Глава 7. В объятиях искупления.
Сон подкрался мягко, как шерстяное покрывало на плечи. Тело будто провалилось в тепло, а разум - в зыбкое пространство между реальностью и чем-то затуманенным.
Она стояла в храме, но не таком, как обычно. Внутри царил полумрак, и стены казались живыми - дышали ладаном и тишиной. Склонившись над ней, из тени возник Михаил. Его лицо было не резким, не строгим - мягким, почти кротким. Взгляд - внимательный, проникающий. Не как у священника. Как у мужчины.
Всё происходило как будто в замедленном танце света и теней. Пространство вокруг было неузнаваемым - храм растворялся в полумраке, стены дрожали от невидимого пламени, и только он - Михаил - стоял рядом, в шаге, в дыхании. Его глаза были мягкими, темнеющими от чего-то более глубокого, чем просто желание. Он смотрел на неё так, будто в ней отражалась вся тайна его боли и веры. Во сне не было слов. Только жар дыхания.
Он не произнёс ни слова, но жесты говорили больше. Его рука коснулась её запястья - лёгкая, осторожная, как ветер. Затем - плеча. И всё в ней будто замерло. Её дыхание сбилось, сердце зашлось глухо и быстро. Её кожа отзывалась на каждое приближение, как натянутая струна. Ткань платья стала тяжёлой, как вода. Она не могла пошевелиться - не из страха, но из ожидания.
Всё происходило, как в забытом обряде: его ладонь скользнула по её спине, шепча коже нежные слова. Его движения были мягкими, но внутри - странная сила. Он двигался осторожно, как будто боялся разрушить её. Будто знал, как вести её. Как направить. Как растворить.
Он наклонился, их глаза встретились, и вдруг мир вокруг распался, оставив только тело и пульс. Они сплелись - не с вожделением, а с чем-то более страшным: с нуждой, с отчаянной связью, с голодом быть увиденным.
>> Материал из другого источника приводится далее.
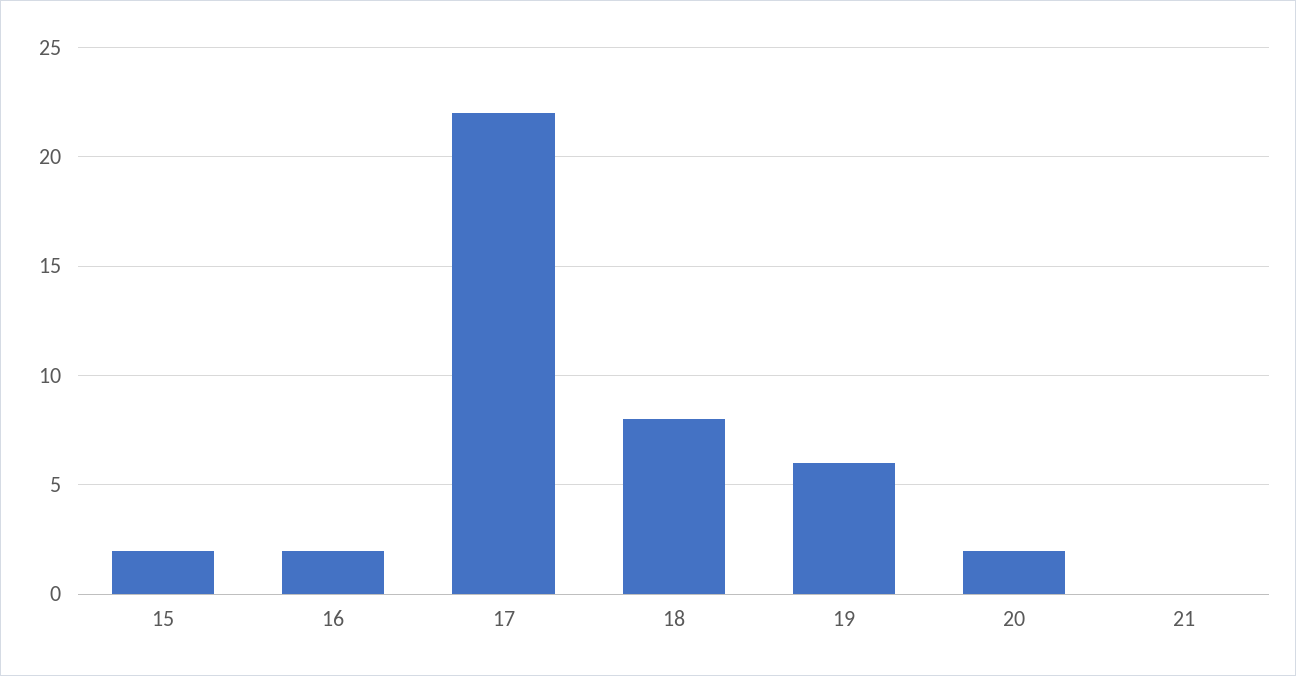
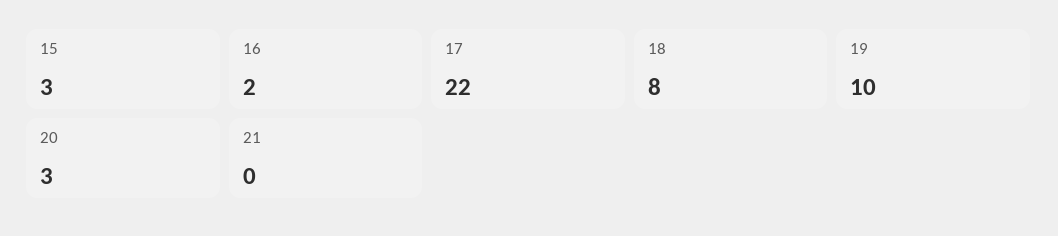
  {
-   "15": 2,
+   "15": 3,
    "16": 2,
    "17": 22,
    "18": 8,
-   "19": 6,
+   "19": 10,
-   "20": 2,
+   "20": 3,
    "21": 0
  }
Всё в этом сне было одновременно невозможным и правдивым. Во сне всё происходило будто бы вне её воли - или, наоборот, в полном её согласии, слишком глубоком, чтобы можно было назвать это осознанным выбором. Она чувствовала каждый его жест, каждое движение, как будто знала их заранее. В этом не было пошлости - лишь странное, исцеляющее растворение. Касания - нерешительные, как сначала, потом более смелые. Его ладони запоминали её кожу. Он будто вычерчивал на её теле молитву. А она - принимала её, как причастие.
Но за этим шёл огонь. Внезапный. Он окружил их, не сжигая, а очищая. Михаил смотрел ей в глаза - и в них было что-то чужое. Что-то, что должно было насторожить, но вместо этого - успокаивало. И когда всё достигло своей кульминации, не было ни слов, ни крика - только свет, пробивающийся сквозь сомкнутые веки, и пламя, что согревало её изнутри.
Сон оборвался резко. Аделина проснулась, как будто вынырнула из глубины. Грудь вздымалась часто, лоб покрыт потом. В комнате было темно, но казалось, что воздух дрожал.
Сердце грохотало в груди. Рядом - никого. Пустота.
Она провела ладонью по шее, по груди - ощущение прикосновений ещё не ушло. «Это был сон...» - прошептала она, но голос предал её, полный сомнения.
Она села на кровати, прижав колени к груди. В голове метались мысли. - «Почему я...почему он?..»
Желание не прошло. Оно осталось висеть в теле, как шёпот, как след. Ладони сжимали край простыни, будто в попытке удержаться в реальности. Внутри всё ещё пульсировало ощущение... принадлежности. Подчинения. Разум говорил "сон", но тело - нет. Её щёки горели. Она не могла понять, было ли это просто сном или чем-то большим. Образ Михаила не уходил. Он вонзился в сознание, как клинок - не болью, но смыслом. Тревожным, пугающе утешительным.
"Я не должна так чувствовать...но почему я чувствую?.."
Она поднялась, подошла к окну и открыла его, впуская в комнату холодный ночной воздух. Он обжигал, но не успокаивал.
Где-то внутри - совсем глубоко - жило подозрение. Но оно было забито чем-то более сильным: странным доверием, влечением, почти верой. В уголках сознания теплилось ощущение тревоги. Будто тот, кто держит её за руку, ведёт вовсе не к спасению - а вглубь чего-то древнего, непонятного и тёмного.
Аделина не заметила, как стала смотреть на Михаила иначе. Не как на таинственного странника, не как на служителя. А как на откровение. Опасное. Но желанное.